| Stored data |
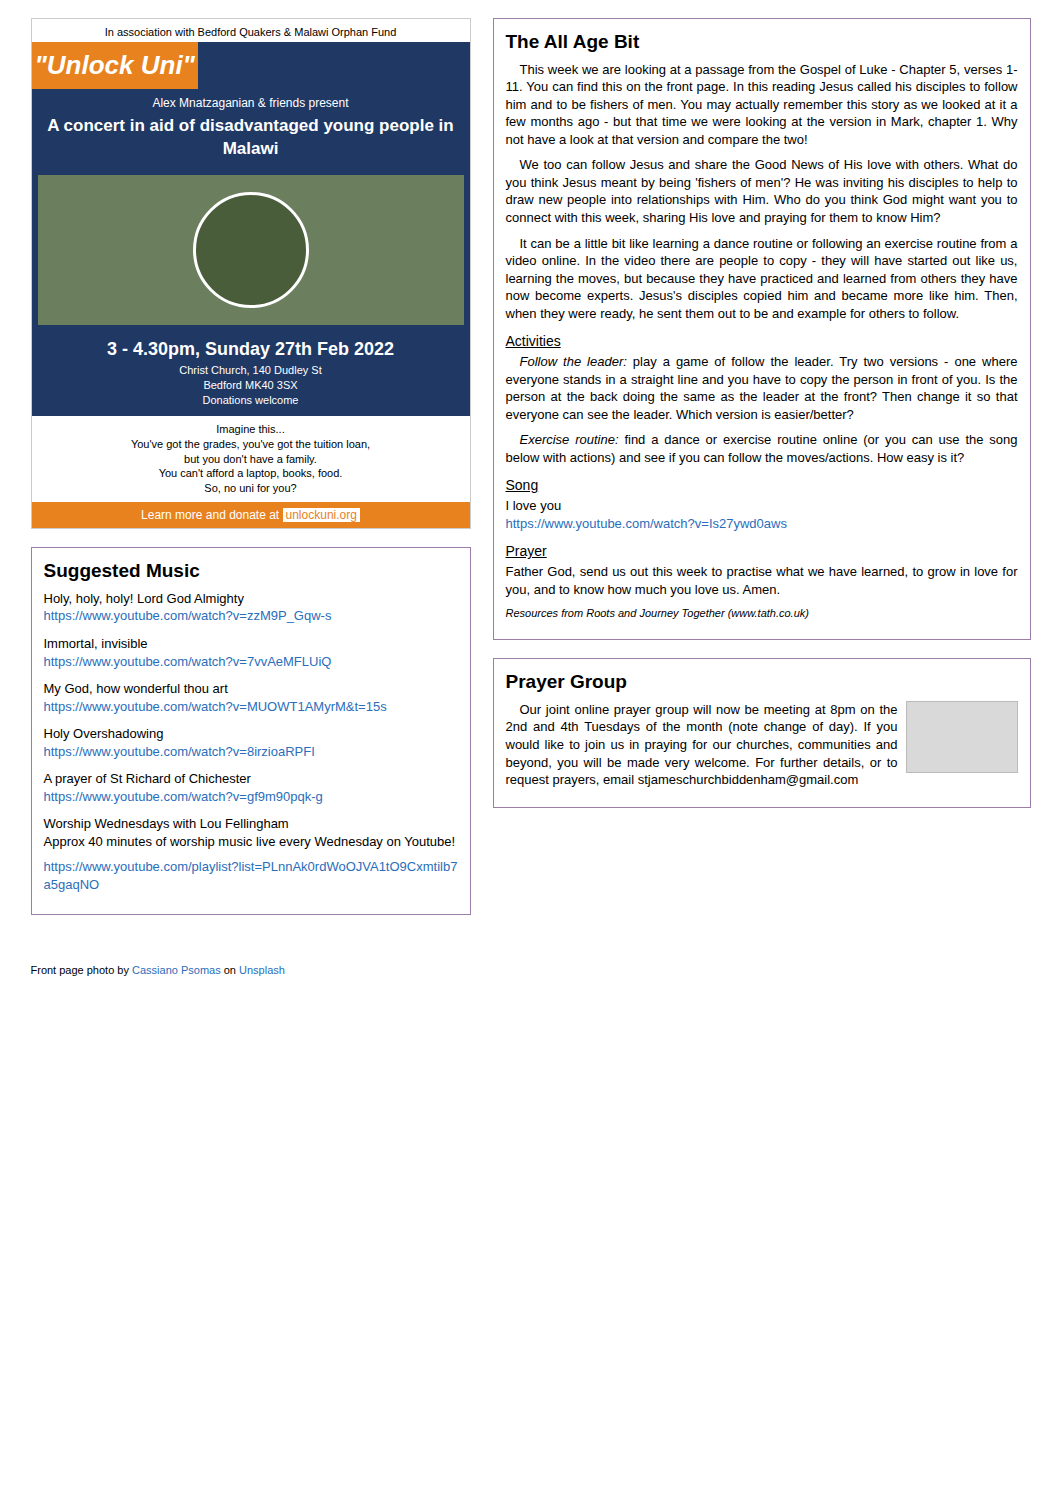In association with Bedford Quakers & Malawi Orphan Fund
"Unlock Uni"
Alex Mnatzaganian & friends present
A concert in aid of disadvantaged young people in Malawi
3 - 4.30pm, Sunday 27th Feb 2022
Christ Church, 140 Dudley St
Bedford MK40 3SX
Donations welcome
Imagine this...
You've got the grades, you've got the tuition loan,
but you don't have a family.
You can't afford a laptop, books, food.
So, no uni for you?
Learn more and donate at unlockuni.org
Suggested Music
Holy, holy, holy! Lord God Almighty
https://www.youtube.com/watch?v=zzM9P_Gqw-s
Immortal, invisible
https://www.youtube.com/watch?v=7vvAeMFLUiQ
My God, how wonderful thou art
https://www.youtube.com/watch?v=MUOWT1AMyrM&t=15s
Holy Overshadowing
https://www.youtube.com/watch?v=8irzioaRPFI
A prayer of St Richard of Chichester
https://www.youtube.com/watch?v=gf9m90pqk-g
Worship Wednesdays with Lou Fellingham
Approx 40 minutes of worship music live every Wednesday on Youtube!
https://www.youtube.com/playlist?list=PLnnAk0rdWoOJVA1tO9Cxmtilb7a5gaqNO
Front page photo by Cassiano Psomas on Unsplash
The All Age Bit
This week we are looking at a passage from the Gospel of Luke - Chapter 5, verses 1-11. You can find this on the front page. In this reading Jesus called his disciples to follow him and to be fishers of men. You may actually remember this story as we looked at it a few months ago - but that time we were looking at the version in Mark, chapter 1. Why not have a look at that version and compare the two!
We too can follow Jesus and share the Good News of His love with others. What do you think Jesus meant by being 'fishers of men'? He was inviting his disciples to help to draw new people into relationships with Him. Who do you think God might want you to connect with this week, sharing His love and praying for them to know Him?
It can be a little bit like learning a dance routine or following an exercise routine from a video online. In the video there are people to copy - they will have started out like us, learning the moves, but because they have practiced and learned from others they have now become experts. Jesus's disciples copied him and became more like him. Then, when they were ready, he sent them out to be and example for others to follow.
Activities
Follow the leader: play a game of follow the leader. Try two versions - one where everyone stands in a straight line and you have to copy the person in front of you. Is the person at the back doing the same as the leader at the front? Then change it so that everyone can see the leader. Which version is easier/better?
Exercise routine: find a dance or exercise routine online (or you can use the song below with actions) and see if you can follow the moves/actions. How easy is it?
Song
I love you
https://www.youtube.com/watch?v=Is27ywd0aws
Prayer
Father God, send us out this week to practise what we have learned, to grow in love for you, and to know how much you love us. Amen.
Resources from Roots and Journey Together (www.tath.co.uk)
Prayer Group
Our joint online prayer group will now be meeting at 8pm on the 2nd and 4th Tuesdays of the month (note change of day). If you would like to join us in praying for our churches, communities and beyond, you will be made very welcome. For further details, or to request prayers, email stjameschurchbiddenham@gmail.com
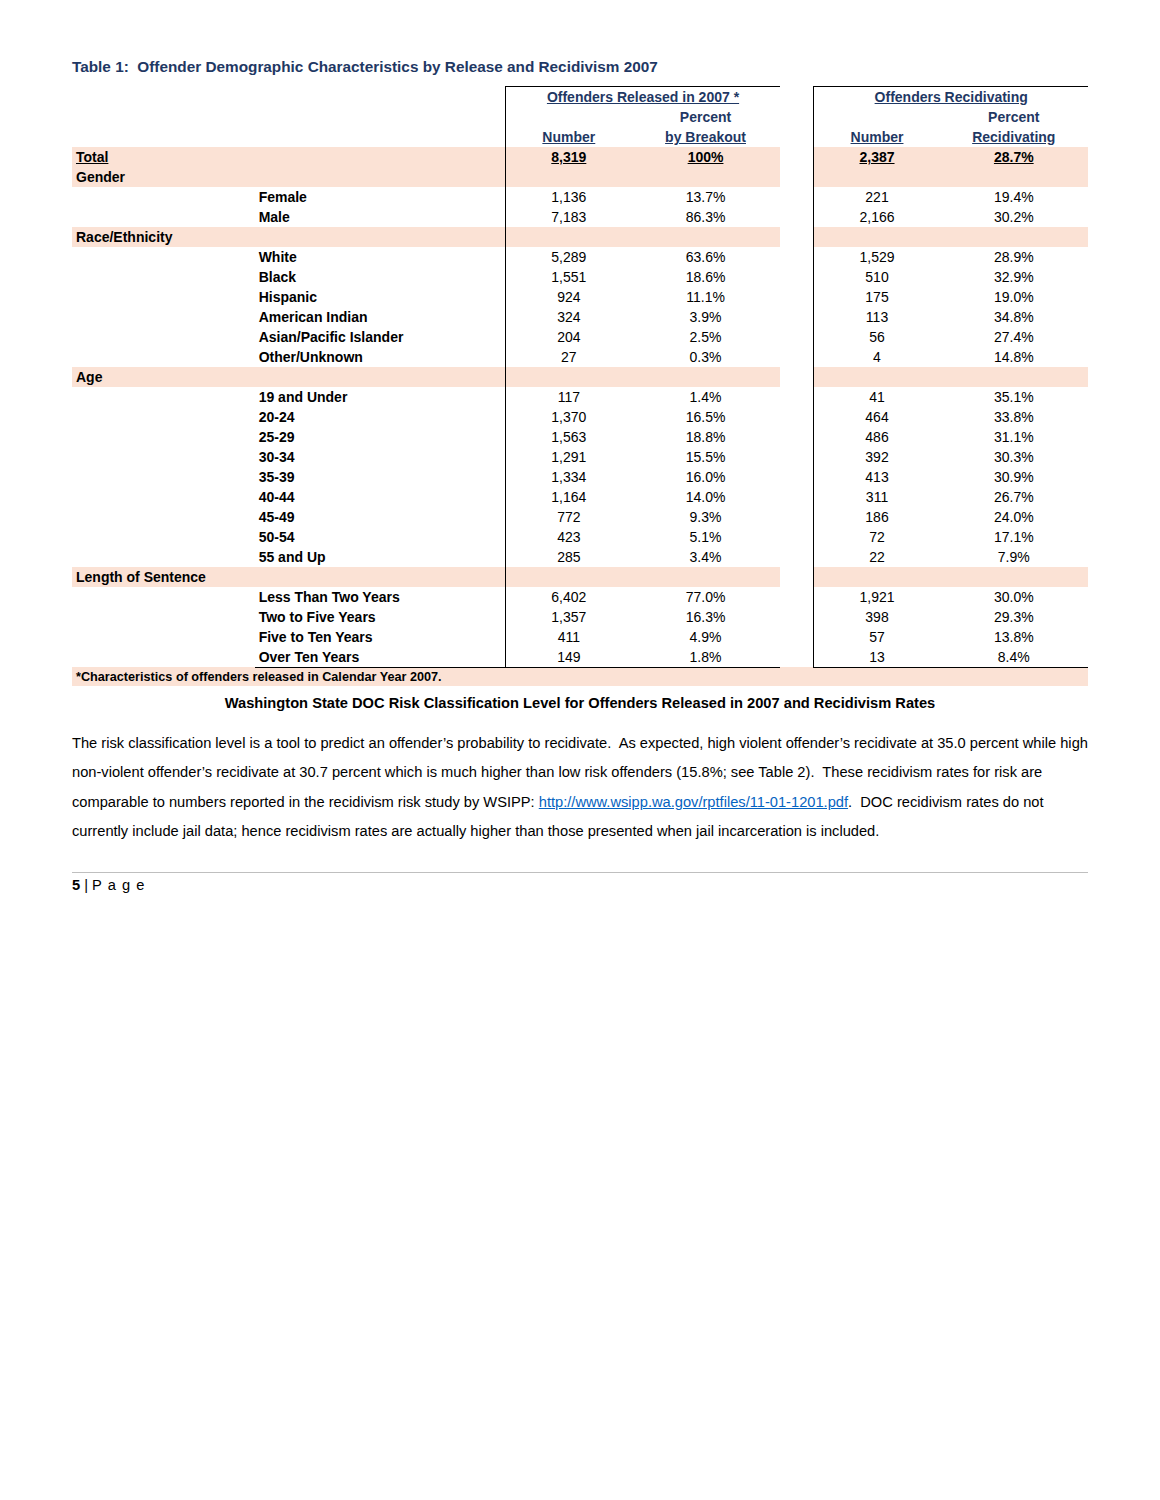Table 1: Offender Demographic Characteristics by Release and Recidivism 2007
| | | Offenders Released in 2007 * | | Offenders Recidivating |
| | | | Percent | | | Percent |
| | | Number | by Breakout | | Number | Recidivating |
| Total | | 8,319 | 100% | | 2,387 | 28.7% |
| Gender | | | | | | |
| | Female | 1,136 | 13.7% | | 221 | 19.4% |
| | Male | 7,183 | 86.3% | | 2,166 | 30.2% |
| Race/Ethnicity | | | | | | |
| | White | 5,289 | 63.6% | | 1,529 | 28.9% |
| | Black | 1,551 | 18.6% | | 510 | 32.9% |
| | Hispanic | 924 | 11.1% | | 175 | 19.0% |
| | American Indian | 324 | 3.9% | | 113 | 34.8% |
| | Asian/Pacific Islander | 204 | 2.5% | | 56 | 27.4% |
| | Other/Unknown | 27 | 0.3% | | 4 | 14.8% |
| Age | | | | | | |
| | 19 and Under | 117 | 1.4% | | 41 | 35.1% |
| | 20-24 | 1,370 | 16.5% | | 464 | 33.8% |
| | 25-29 | 1,563 | 18.8% | | 486 | 31.1% |
| | 30-34 | 1,291 | 15.5% | | 392 | 30.3% |
| | 35-39 | 1,334 | 16.0% | | 413 | 30.9% |
| | 40-44 | 1,164 | 14.0% | | 311 | 26.7% |
| | 45-49 | 772 | 9.3% | | 186 | 24.0% |
| | 50-54 | 423 | 5.1% | | 72 | 17.1% |
| | 55 and Up | 285 | 3.4% | | 22 | 7.9% |
| Length of Sentence | | | | | | |
| | Less Than Two Years | 6,402 | 77.0% | | 1,921 | 30.0% |
| | Two to Five Years | 1,357 | 16.3% | | 398 | 29.3% |
| | Five to Ten Years | 411 | 4.9% | | 57 | 13.8% |
| | Over Ten Years | 149 | 1.8% | | 13 | 8.4% |
| *Characteristics of offenders released in Calendar Year 2007. |
Washington State DOC Risk Classification Level for Offenders Released in 2007 and Recidivism Rates
The risk classification level is a tool to predict an offender’s probability to recidivate. As expected, high violent offender’s recidivate at 35.0 percent while high non-violent offender’s recidivate at 30.7 percent which is much higher than low risk offenders (15.8%; see Table 2). These recidivism rates for risk are comparable to numbers reported in the recidivism risk study by WSIPP: http://www.wsipp.wa.gov/rptfiles/11-01-1201.pdf. DOC recidivism rates do not currently include jail data; hence recidivism rates are actually higher than those presented when jail incarceration is included.
5 | P a g e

| Description of the task |
In the copy, include all records verbatim but no images.

| Exercise output |
In association with Bedford Quakers & Malawi Orphan Fund
"Unlock Uni"
Alex Mnatzaganian & friends present
A concert in aid of disadvantaged young people in Malawi
3 - 4.30pm, Sunday 27th Feb 2022
Christ Church, 140 Dudley St
Bedford MK40 3SX
Donations welcome
Imagine this...
You've got the grades, you've got the tuition loan,
but you don't have a family.
You can't afford a laptop, books, food.
So, no uni for you?
Learn more and donate at unlockuni.org
Suggested Music
Holy, holy, holy! Lord God Almighty
https://www.youtube.com/watch?v=zzM9P_Gqw-s
Immortal, invisible
https://www.youtube.com/watch?v=7vvAeMFLUiQ
My God, how wonderful thou art
https://www.youtube.com/watch?v=MUOWT1AMyrM&t=15s
Holy Overshadowing
https://www.youtube.com/watch?v=8irzioaRPFI
A prayer of St Richard of Chichester
https://www.youtube.com/watch?v=gf9m90pqk-g
Worship Wednesdays with Lou Fellingham
Approx 40 minutes of worship music live every Wednesday on Youtube!
https://www.youtube.com/playlist?list=PLnnAk0rdWoOJVA1tO9Cxmtilb7a5gaqNO
Front page photo by Cassiano Psomas on Unsplash
The All Age Bit
This week we are looking at a passage from the Gospel of Luke - Chapter 5, verses 1-11. You can find this on the front page. In this reading Jesus called his disciples to follow him and to be fishers of men. You may actually remember this story as we looked at it a few months ago - but that time we were looking at the version in Mark, chapter 1. Why not have a look at that version and compare the two!
We too can follow Jesus and share the Good News of His love with others. What do you think Jesus meant by being 'fishers of men'? He was inviting his disciples to help to draw new people into relationships with Him. Who do you think God might want you to connect with this week, sharing His love and praying for them to know Him?
It can be a little bit like learning a dance routine or following an exercise routine from a video online. In the video there are people to copy - they will have started out like us, learning the moves, but because they have practiced and learned from others they have now become experts. Jesus's disciples copied him and became more like him. Then, when they were ready, he sent them out to be and example for others to follow.
Activities
Follow the leader: play a game of follow the leader. Try two versions - one where everyone stands in a straight line and you have to copy the person in front of you. Is the person at the back doing the same as the leader at the front? Then change it so that everyone can see the leader. Which version is easier/better?
Exercise routine: find a dance or exercise routine online (or you can use the song below with actions) and see if you can follow the moves/actions. How easy is it?
Song
I love you
https://www.youtube.com/watch?v=Is27ywd0aws
Prayer
Father God, send us out this week to practise what we have learned, to grow in love for you, and to know how much you love us. Amen.
Resources from Roots and Journey Together (www.tath.co.uk)
Prayer Group
Our joint online prayer group will now be meeting at 8pm on the 2nd and 4th Tuesdays of the month (note change of day). If you would like to join us in praying for our churches, communities and beyond, you will be made very welcome. For further details, or to request prayers, email stjameschurchbiddenham@gmail.com
Table 1: Offender Demographic Characteristics by Release and Recidivism 2007
| | | Offenders Released in 2007 * | | Offenders Recidivating |
| | | | Percent | | | Percent |
| | | Number | by Breakout | | Number | Recidivating |
| Total | | 8,319 | 100% | | 2,387 | 28.7% |
| Gender | | | | | | |
| | Female | 1,136 | 13.7% | | 221 | 19.4% |
| | Male | 7,183 | 86.3% | | 2,166 | 30.2% |
| Race/Ethnicity | | | | | | |
| | White | 5,289 | 63.6% | | 1,529 | 28.9% |
| | Black | 1,551 | 18.6% | | 510 | 32.9% |
| | Hispanic | 924 | 11.1% | | 175 | 19.0% |
| | American Indian | 324 | 3.9% | | 113 | 34.8% |
| | Asian/Pacific Islander | 204 | 2.5% | | 56 | 27.4% |
| | Other/Unknown | 27 | 0.3% | | 4 | 14.8% |
| Age | | | | | | |
| | 19 and Under | 117 | 1.4% | | 41 | 35.1% |
| | 20-24 | 1,370 | 16.5% | | 464 | 33.8% |
| | 25-29 | 1,563 | 18.8% | | 486 | 31.1% |
| | 30-34 | 1,291 | 15.5% | | 392 | 30.3% |
| | 35-39 | 1,334 | 16.0% | | 413 | 30.9% |
| | 40-44 | 1,164 | 14.0% | | 311 | 26.7% |
| | 45-49 | 772 | 9.3% | | 186 | 24.0% |
| | 50-54 | 423 | 5.1% | | 72 | 17.1% |
| | 55 and Up | 285 | 3.4% | | 22 | 7.9% |
| Length of Sentence | | | | | | |
| | Less Than Two Years | 6,402 | 77.0% | | 1,921 | 30.0% |
| | Two to Five Years | 1,357 | 16.3% | | 398 | 29.3% |
| | Five to Ten Years | 411 | 4.9% | | 57 | 13.8% |
| | Over Ten Years | 149 | 1.8% | | 13 | 8.4% |
| *Characteristics of offenders released in Calendar Year 2007. |
Washington State DOC Risk Classification Level for Offenders Released in 2007 and Recidivism Rates
The risk classification level is a tool to predict an offender’s probability to recidivate. As expected, high violent offender’s recidivate at 35.0 percent while high non-violent offender’s recidivate at 30.7 percent which is much higher than low risk offenders (15.8%; see Table 2). These recidivism rates for risk are comparable to numbers reported in the recidivism risk study by WSIPP: http://www.wsipp.wa.gov/rptfiles/11-01-1201.pdf. DOC recidivism rates do not currently include jail data; hence recidivism rates are actually higher than those presented when jail incarceration is included.
5 | P a g e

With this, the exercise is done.